Here's what a deer's liver provides:

  1. Fresh raw deer liver contains substantial amounts of every vitamin necessary for life, particularly those which would become naturally depleted during the fall and winter.
     
  2. Deer liver contains very substantial amounts of vitamin A, which is crucial for a nocturnal animal's ability to see in dark, and
     
  3. it is equally crucial for the thickening of skin as in callous formation (through a process called keratinization). There's so much vitamin A in a deer's liver, in fact, that if a bigfoot were to live on an exclusive diet of deer liver all year round for many years it could eventually suffer from vitamin A poisoning, but that wouldn't happen over the course of the fall and winter seasons.
     
  4. About 90% of all cholesterol produced in an animal is produced in the liver. Cholesterol is the building block for hormones.
     
  5. Of all the organs, the liver dumps the highest amount of proteins into the blood. When this great repository of protein is eaten and digested the proteins get broken down into amino acids, which are then used as the raw materials to build new proteins and enzymes.
     
  6. The liver is also primary repository for glycogen. Glycogen molecules are basically ready to use energy storage molecules formed by giant clusters of glucose molecules. In the digestion process these glycogen molecules get broken down and absorbed as glucose which can be used by the muscles and other tissues, such as brain cells, or can be rebuilt into ready to use energy storage molecules in the predator's own liver.
     
  7. The liver stores tremendous amounts of lipids, another excellent calorie source.
     
  8. On top of all this nutritional value, a liver is relatively easy to remove from a carcass. It's soft, and easily eaten (masticated) and digested. It would be a natural choice, perhaps even the exclusive choice, for a large primate -- an animal not equipped with the sharp teeth of a carnivore.

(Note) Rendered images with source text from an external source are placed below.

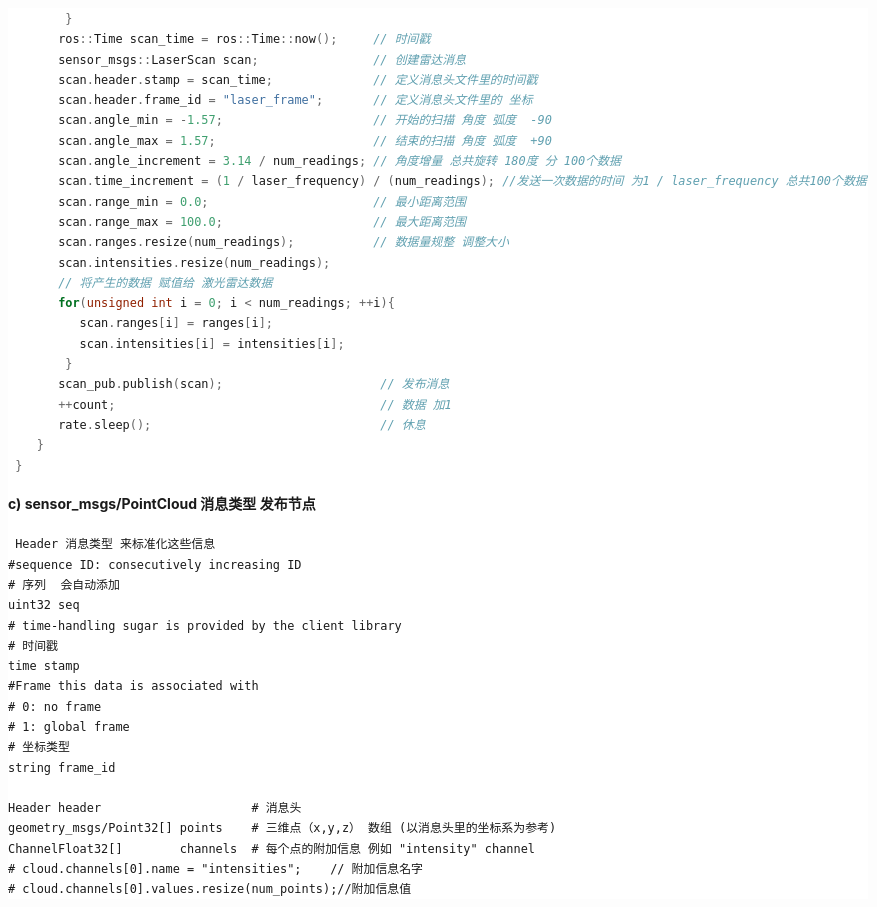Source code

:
 ```c
        }
       ros::Time scan_time = ros::Time::now();     // 时间戳
       sensor_msgs::LaserScan scan;                // 创建雷达消息
       scan.header.stamp = scan_time;              // 定义消息头文件里的时间戳
       scan.header.frame_id = "laser_frame";       // 定义消息头文件里的 坐标
       scan.angle_min = -1.57;                     // 开始的扫描 角度 弧度  -90
       scan.angle_max = 1.57;                      // 结束的扫描 角度 弧度  +90
       scan.angle_increment = 3.14 / num_readings; // 角度增量 总共旋转 180度 分 100个数据
       scan.time_increment = (1 / laser_frequency) / (num_readings); //发送一次数据的时间 为1 / laser_frequency 总共100个数据
       scan.range_min = 0.0;                       // 最小距离范围
       scan.range_max = 100.0;                     // 最大距离范围
       scan.ranges.resize(num_readings);           // 数据量规整 调整大小
       scan.intensities.resize(num_readings);
       // 将产生的数据 赋值给 激光雷达数据
       for(unsigned int i = 0; i < num_readings; ++i){
          scan.ranges[i] = ranges[i];
          scan.intensities[i] = intensities[i];
        }
       scan_pub.publish(scan);                      // 发布消息
       ++count;                                     // 数据 加1
       rate.sleep();                                // 休息
    }
 }
```

####   c)  sensor_msgs/PointCloud 消息类型 发布节点
      
     Header 消息类型 来标准化这些信息
	#sequence ID: consecutively increasing ID
	# 序列  会自动添加
	uint32 seq   
	# time-handling sugar is provided by the client library
	# 时间戳
	time stamp
	#Frame this data is associated with
	# 0: no frame
	# 1: global frame
	# 坐标类型
	string frame_id

	Header header                     # 消息头
	geometry_msgs/Point32[] points    # 三维点（x,y,z） 数组 (以消息头里的坐标系为参考) 
	ChannelFloat32[]        channels  # 每个点的附加信息 例如 "intensity" channel
	# cloud.channels[0].name = "intensities";    // 附加信息名字
	# cloud.channels[0].values.resize(num_points);//附加信息值
     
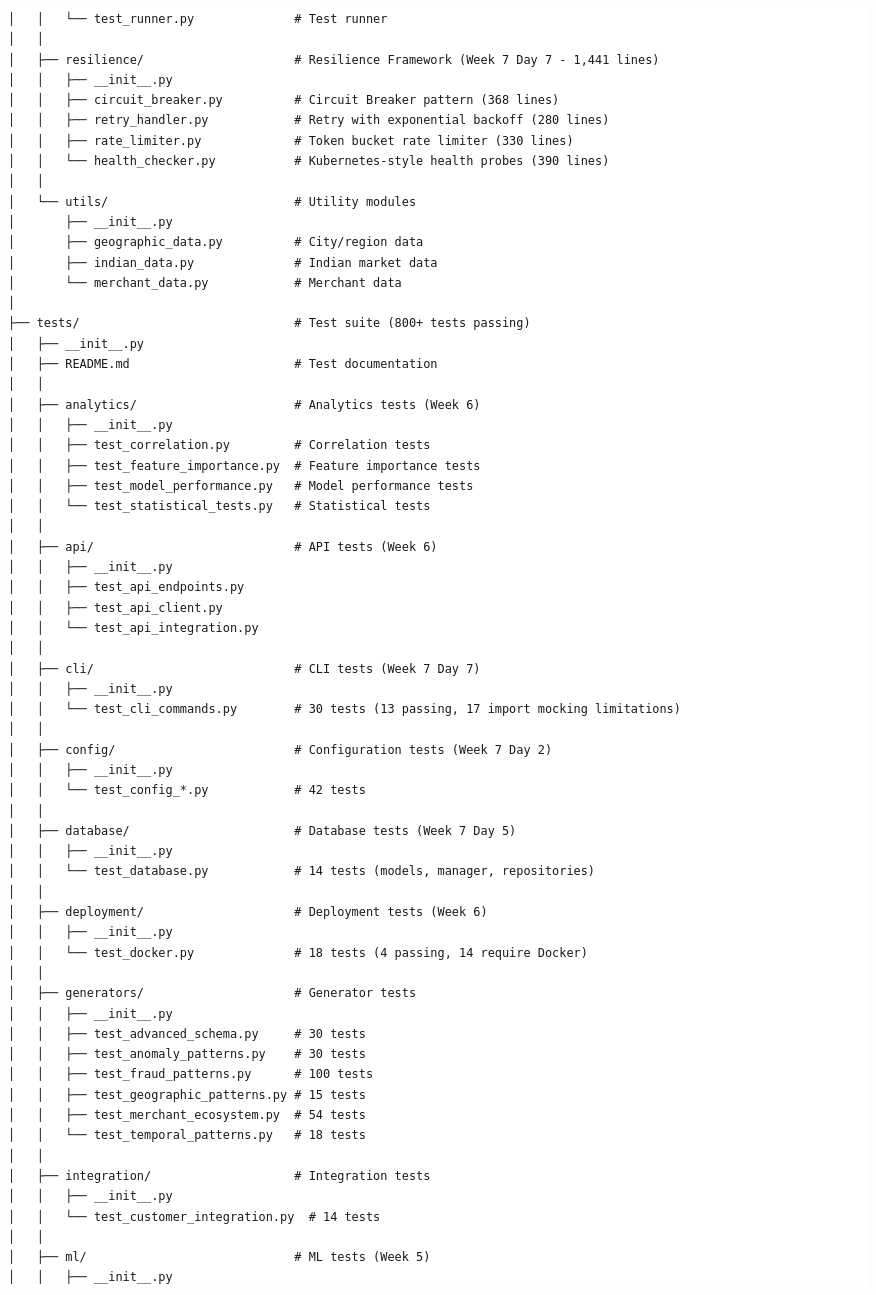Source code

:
 ```
│   │   └── test_runner.py              # Test runner
│   │
│   ├── resilience/                     # Resilience Framework (Week 7 Day 7 - 1,441 lines)
│   │   ├── __init__.py
│   │   ├── circuit_breaker.py          # Circuit Breaker pattern (368 lines)
│   │   ├── retry_handler.py            # Retry with exponential backoff (280 lines)
│   │   ├── rate_limiter.py             # Token bucket rate limiter (330 lines)
│   │   └── health_checker.py           # Kubernetes-style health probes (390 lines)
│   │
│   └── utils/                          # Utility modules
│       ├── __init__.py
│       ├── geographic_data.py          # City/region data
│       ├── indian_data.py              # Indian market data
│       └── merchant_data.py            # Merchant data
│
├── tests/                              # Test suite (800+ tests passing)
│   ├── __init__.py
│   ├── README.md                       # Test documentation
│   │
│   ├── analytics/                      # Analytics tests (Week 6)
│   │   ├── __init__.py
│   │   ├── test_correlation.py         # Correlation tests
│   │   ├── test_feature_importance.py  # Feature importance tests
│   │   ├── test_model_performance.py   # Model performance tests
│   │   └── test_statistical_tests.py   # Statistical tests
│   │
│   ├── api/                            # API tests (Week 6)
│   │   ├── __init__.py
│   │   ├── test_api_endpoints.py
│   │   ├── test_api_client.py
│   │   └── test_api_integration.py
│   │
│   ├── cli/                            # CLI tests (Week 7 Day 7)
│   │   ├── __init__.py
│   │   └── test_cli_commands.py        # 30 tests (13 passing, 17 import mocking limitations)
│   │
│   ├── config/                         # Configuration tests (Week 7 Day 2)
│   │   ├── __init__.py
│   │   └── test_config_*.py            # 42 tests
│   │
│   ├── database/                       # Database tests (Week 7 Day 5)
│   │   ├── __init__.py
│   │   └── test_database.py            # 14 tests (models, manager, repositories)
│   │
│   ├── deployment/                     # Deployment tests (Week 6)
│   │   ├── __init__.py
│   │   └── test_docker.py              # 18 tests (4 passing, 14 require Docker)
│   │
│   ├── generators/                     # Generator tests
│   │   ├── __init__.py
│   │   ├── test_advanced_schema.py     # 30 tests
│   │   ├── test_anomaly_patterns.py    # 30 tests
│   │   ├── test_fraud_patterns.py      # 100 tests
│   │   ├── test_geographic_patterns.py # 15 tests
│   │   ├── test_merchant_ecosystem.py  # 54 tests
│   │   └── test_temporal_patterns.py   # 18 tests
│   │
│   ├── integration/                    # Integration tests
│   │   ├── __init__.py
│   │   └── test_customer_integration.py  # 14 tests
│   │
│   ├── ml/                             # ML tests (Week 5)
│   │   ├── __init__.py
```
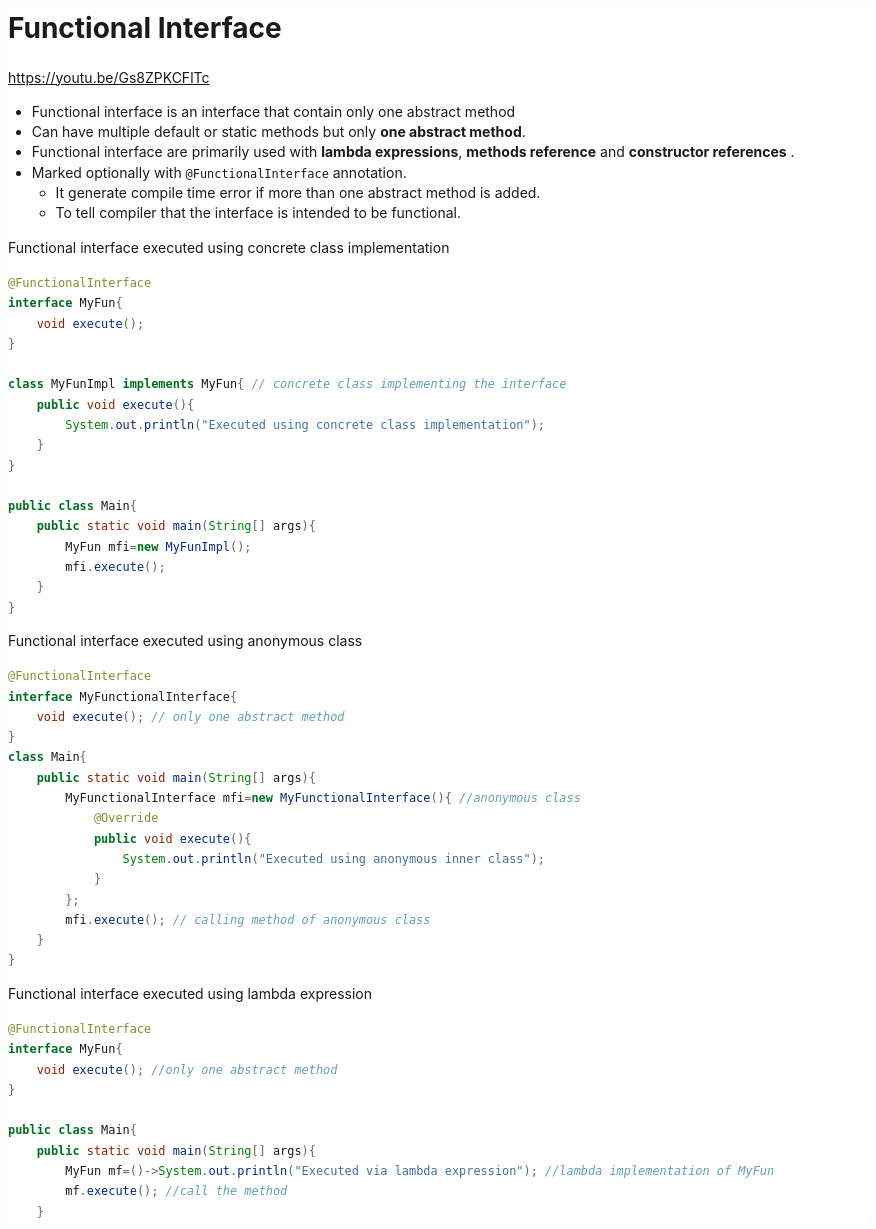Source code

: # Functional Interface
https://youtu.be/Gs8ZPKCFlTc
+ Functional interface is an interface that contain only one abstract method
+ Can have multiple default or static methods but only **one abstract method**.
+ Functional interface are primarily used with **lambda expressions**, **methods reference** and **constructor references** .
+ Marked optionally with `@FunctionalInterface` annotation.
	+ It generate compile time error if more than one abstract method is added.
	+ To tell compiler that the interface is intended to be functional.

Functional interface executed using concrete class implementation
```java
@FunctionalInterface
interface MyFun{
	void execute();
}

class MyFunImpl implements MyFun{ // concrete class implementing the interface
	public void execute(){
		System.out.println("Executed using concrete class implementation");
	}
}

public class Main{
	public static void main(String[] args){
		MyFun mfi=new MyFunImpl();
		mfi.execute();
	}
}

```

Functional interface executed using anonymous class
```java
@FunctionalInterface
interface MyFunctionalInterface{
	void execute(); // only one abstract method
}
class Main{
	public static void main(String[] args){
		MyFunctionalInterface mfi=new MyFunctionalInterface(){ //anonymous class
			@Override
			public void execute(){
				System.out.println("Executed using anonymous inner class");
			}
		};
		mfi.execute(); // calling method of anonymous class
	}
}
```

Functional interface executed using lambda expression
```java
@FunctionalInterface
interface MyFun{
	void execute(); //only one abstract method
}

public class Main{
	public static void main(String[] args){
		MyFun mf=()->System.out.println("Executed via lambda expression"); //lambda implementation of MyFun
		mf.execute(); //call the method
	}
```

In terms of the work/gain equation, a bigfoot's habit of going after deer livers, and possibly leg bone marrow as well, and ignoring the raw muscles attached to the bone, would be the most efficient use of its energy in fall and winter.

It would seem logical that the overpopulation of deer in Ohio in the early 1990's, may be a factor that contributed to the number of deer kill stashes found in Ohio during that same period.

If bigfoots exist, and if they do prey upon large ungulates like deer or elk, then the lifestyles and dependencies of bigfoots will be slightly more predictable, and they will be slightly easier to locate in the future, in other areas.